What are the zones of the physis?
- resting zone (on epiphyseal side)
- proliferative zone
- Hypertrophic zone of maturation
- Provisional calcification (on the metaphyseal side)
What are the two methods of bone healing?
Primary: healing by direct union with no callus formation. In this osteoblastic bone formation occurs directly between the fragments.
Secondary: healing via callus formation when the bone ends are not well aligned.
What are the steps of secondary bone healing?
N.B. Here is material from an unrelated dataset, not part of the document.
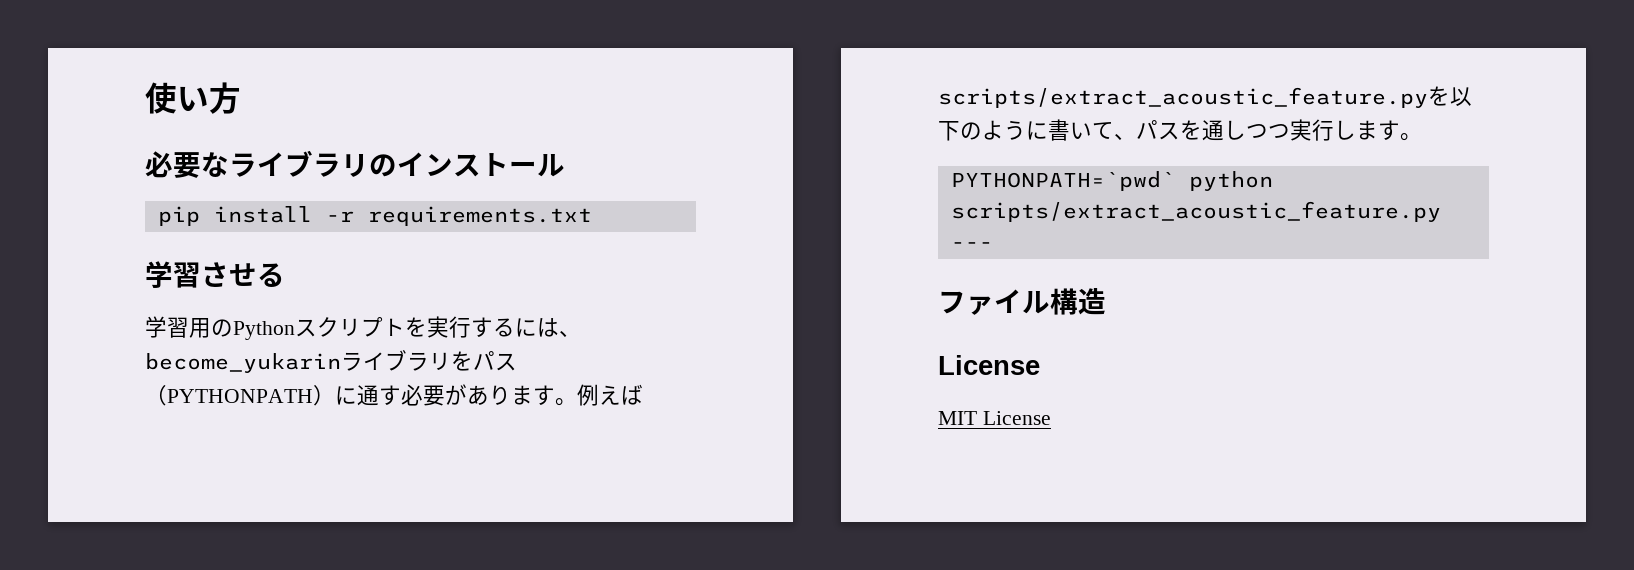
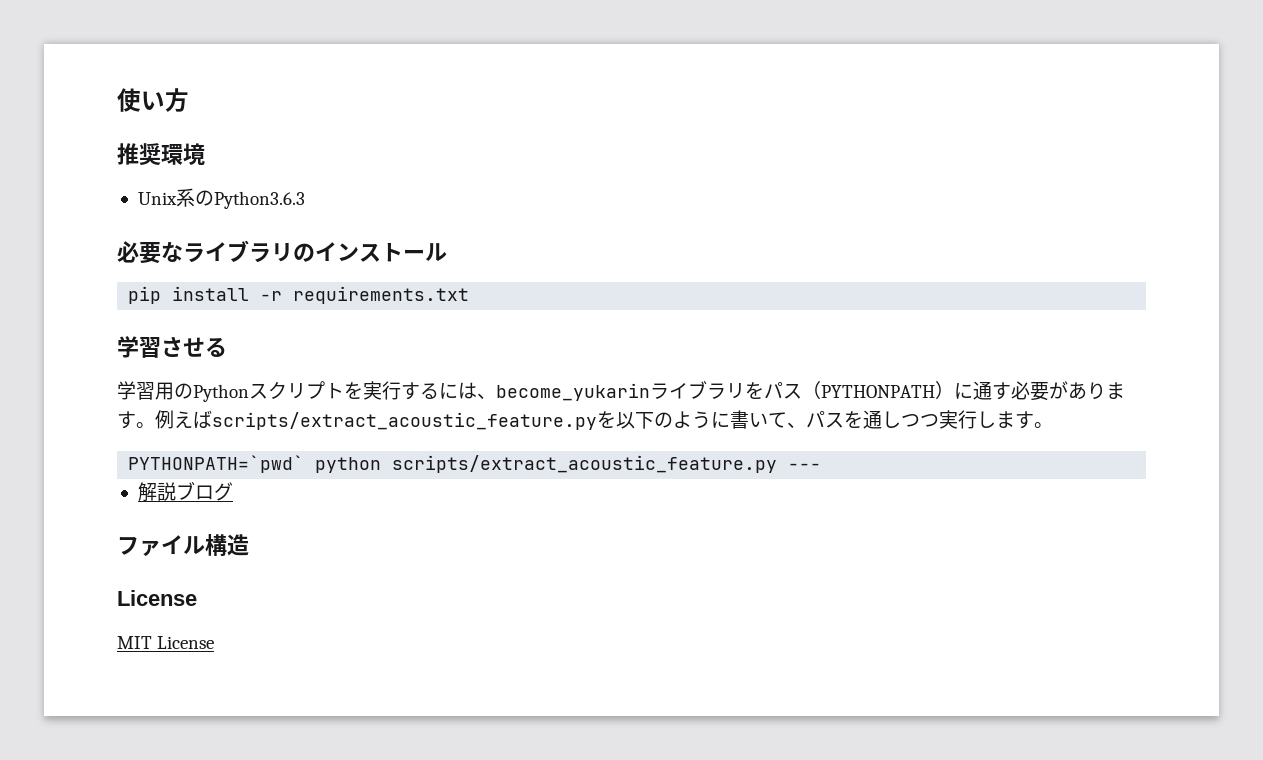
(241, 98) none -> [117,143,205,165] [137,188,305,209] // 推奨環境 // Unix系のPython3.6.3
(993, 245) none -> [137,481,233,502] // 解説ブログ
- Haematoma formation: this seals off the fracture site.
- Inflammation: haematoma provides a framework for the influx of inflammatory cells which activate the osteoprogenitor cells. This occurs during the first 1-7 days.
- Soft callus stage: lasts 2-3 weeks. Uncalcified tissue provides anchorage of the bone ends but no structural support.
- Hard callus stage: lasts 3-4 months. The activated progenitor cells deposit subperiosteal woven bone and chondroblasts deposit cartilage which undergoes endochondral ossification.
- Remodelling: woven hone is replaced by Lamella bone.
What is Wolff’s law?
The lamellar bony canals form in the direction of mechanical stress.
What is malunion?
This is bone healing in a sub-optimal position causing a deformity.
What is non-union?
This is failure to reach bony union by 9 months or no evidence of any healing for 3 months.
What is delayed union?
This is no union by 6 months.
What factors may delay bone healing?
Patient factors:
- Smoking
- Alcohol
- Obesity
- Malnutrition
- Immunosuppression
- PVD
- Anaemia
- Diabetes
- Age
Injury Factors:
- Infected wound
- Soft tissue damage
- Local ischaemia
- Instability
- Poor technique
- Pathological #
Why should you be cautious when giving NSAIDs in a post-operative fracture fixation?
NSAIDs are COX inhibitors and therefore they may interfere with the inflammatory stages of bone healing.
What are the different types of joints?
Fibrous: no cavity. The bones are joined by fibrous tissue. (examples - cranial sutures, syndesmosis, gomphosis).
Cartilaginous:
Primary (Synchondroses): bone meets hyaline cartilage: immovable.
Secondary (symphysis): Bones have an articular surface covered with fibrocartilage (slightly movable).
Synovoal: fluid filled capsule allowing movement.
What are the differences between rheumatoid and osteoarthritis clinically?
Rheumatoid is an inflammatory arthritis, worse on waking, relieved by NSAIDs, may have systemic signs or symptoms, can have a familial element. Get soft tissue swelling. warm and red joints, with raised ESR, raised CRP, low Hb, and +ve antibodies.
Osteoarthritis is a mechanical condition, worse on exercise, and relieved by simple analgesia.
There will be no systemic symptoms. They get bony swellings with normal inflammatory markers, normal Hb, negative antibodies.
What are the differences between RA and Osteoarthritis on imaging?
Both cause joint space narrowing.
Osteoarthritis causes: osteophytes, subchondral sclerosis, subchondral cysts
Rheumatoid causes: marginal erosions, periarticular osteoporosis, soft tissue changes, normally symmetrical and may get subluxation deformity.